(Brief 1): Render every line of the records below as a JSON list of strings, one string per line, with blank lines skipped and the picture lines left out.

Total Number of Stations are: 9


# Most Active Stations

In [26]:
# Design a query to find the most active stations.
    # List the stations and observation counts in descending order
    # Which station has the highest number of observations?
# Query for finding the most active stations
# List the stations and observation counts in descending order
sel = [Measurements.station, func.count(Measurements.tobs)]
active_stations_data = session.query(*sel).group_by(Measurements.station).order_by(desc(func.count(Measurements.tobs))).all()
active_stations_data

[('USC00519281', 2772),
 ('USC00513117', 2696),
 ('USC00519397', 2685),
 ('USC00519523', 2572),
 ('USC00516128', 2484),
 ('USC00514830', 1937),
 ('USC00511918', 1932),
 ('USC00517948', 683),
 ('USC00518838', 342)]

In [27]:
print ("The station with the highest number of observations is: " + str(active_stations_data[0]))

The station with the highest number of observations is: ('USC00519281', 2772)


In [28]:
highest_station = active_stations_data[0][0] #Storing the highest station as a variable
# This is needed for our plot below

# Last 12 months of tobs for the station with highest number of obeservations

In [29]:
# Design a query to retrieve the last 12 months of temperature observation data (tobs).
# Filter by the station with the highest number of observations.
# Plot the results as a histogram with bins=12.

sel = [Measurements.tobs]
temperature_data = session.query(*sel).\
    filter(Measurements.date >= initial_date).\
    filter(Measurements.station == highest_station).all()

# Note-> initial_date was calcuated as 8/23/2016 by us earlier
# Note -> highest_station was calculated by us earlier

In [30]:
len(temperature_data) #Capturing the length of our query result (dataset)

351

In [31]:
# print (temperature_data) # printing the query results
# Commented this print code out as it was just for understanding the layout of temperature_data, which we will create into a list below

# Plot the results as a histogram with bins=12.

In [32]:
# Creating a list of items 'tobs_data' from our initial mulitdimensional array 'temperature_data'
tobs_data = []
for row in temperature_data:
    tobs_data.append(row[0])
# tobs_data
# Again, commented the tobs_data print as it was just needed to understand the layout

In [33]:
plt.hist(tobs_data, bins=12, label='tobs', color = 'lightcoral')
plt.xlabel("Temparture Observation Data")
plt.ylabel("Frequency")
plt.show()

<IPython.core.display.Javascript object>

# Code for Temperature Analysis

In [34]:
#Temperature Analysis
#Write a function called calc_temps that will accept a start date and end date in the format %Y-%m-%d and return the minimum, average, and maximum temperatures for that range of dates.
#Use the calc_temps function to calculate the min, avg, and max temperatures for your trip using the matching dates from the previous year (i.e. use "2017-01-01" if your trip start date was "2018-01-01")
#Plot the min, avg, and max temperature from your previous query as a bar chart.

(Collected data):
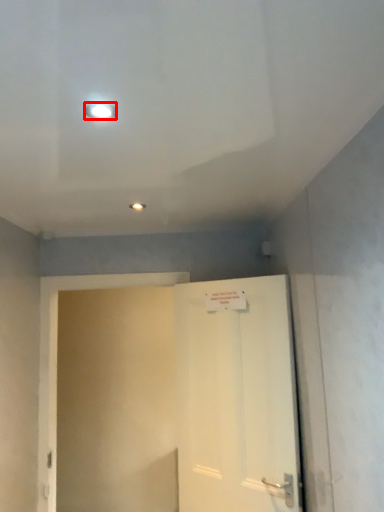
Question: From the image's perspective, considering the relative positions of lighting (annotated by the red box) and door in the image provided, where is lighting (annotated by the red box) located with respect to the staircase?

Choices:
 (A) above
 (B) below

Answer: (A)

(Brief 2): For each statement, decide whether it agrees with the notebook excerpt on station observations, answering yes or no and quoting the words of the excerpt that settle it. (a) The histogram of temperature observations is drawn with 12 bins. (b) Station USC00513117 has the highest number of observations. (c) There are 9 stations in total.

(Written response 1):
[
  "Question: From the image's perspective, considering the relative positions of lighting (annotated by the red box) and door in the image provided, where is lighting (annotated by the red box) located with respect to the staircase?",
  "Choices:",
  " (A) above",
  " (B) below",
  "Answer: (A)"
]

(Written response 2):
(a) Yes: "plt.hist(tobs_data, bins=12, label='tobs', color = 'lightcoral')"
(b) No: "The station with the highest number of observations is: ('USC00519281', 2772)"
(c) Yes: "Total Number of Stations are: 9"